秦寿无语了,这死神棍存心气人不是?秦寿没好气地鄙视着袁神棍说道““废话,本少爷当然是要听真话,假话说完真话在说吧,放心,本少爷心里素质过硬,没有那么容易被击溃,说吧,起码本少爷可以提早预防!”
袁神棍一手拽着花白的山羊须,唠唠叨叨地摇头晃脑地说道:“防不了,防不了喽,真话就是祸由心生,天命难违,命格变理,福祸焉知?假话就是大吉大利平安无事,得!就知道驴友兄你会是这个表情!”
程姗姗一脸黑线地瞧着袁神棍瘾君子发作的摇头晃脑动作,心里鄙视着袁神棍又在胡说八道忽悠人,沉迷武艺的她对于袁神棍认识少之又少,程妖精或许还知道袁神棍有点真材实料。

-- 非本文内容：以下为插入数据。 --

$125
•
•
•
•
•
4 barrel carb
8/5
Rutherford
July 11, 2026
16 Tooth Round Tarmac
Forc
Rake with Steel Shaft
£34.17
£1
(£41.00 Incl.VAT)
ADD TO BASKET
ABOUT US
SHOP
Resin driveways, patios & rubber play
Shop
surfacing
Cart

秦寿竖起中指鄙视着袁神棍,没好气地一挥手不耐其烦地说道:“得了吧,道兄,少跟本少爷整套打忽悠蒙人的神棍诗,说清楚点,本少爷到底咋了?说点人听得懂的话,知道不?”
袁神棍咂巴着嘴慎重地提醒着秦寿说道:“驴友兄,你现在印堂明显发黑,黑中发紫,紫中带红,红中又带白,得,实在点就是不久将来,你即将又面临大祸临头的牢狱之灾,怎么样?够简便了吧?得叻,话已至此,贫道回去好好休息休息,驴友兄,此灾是你人生一劫,躲是躲不过的,好自为之吧!”

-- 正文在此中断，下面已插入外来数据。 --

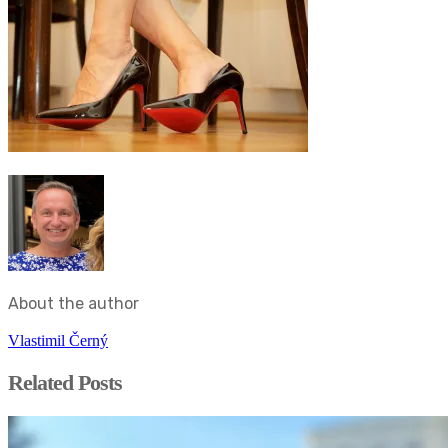
About the author
Vlastimil Černý
Related Posts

‘擦你大爷的,死神棍,乌鸦嘴!’秦寿无语地瞧着袁神棍伸着懒腰走出厢房,乌鸦嘴袁神棍的话一直回荡在秦寿的心中,袁神棍的话向来都是好的不怎么灵,坏事一篓筐的灵验无比,不得不谨慎面对啊!
至于袁神棍所言自己牢狱之灾,秦寿想来想去始终摸不着头脑,自己最近安分守己又没有闹事什么的,又没有得罪什么人,当然长孙阴人这一家不算,秦寿内心早已判长孙阴人的娃待毙死刑,那么只有…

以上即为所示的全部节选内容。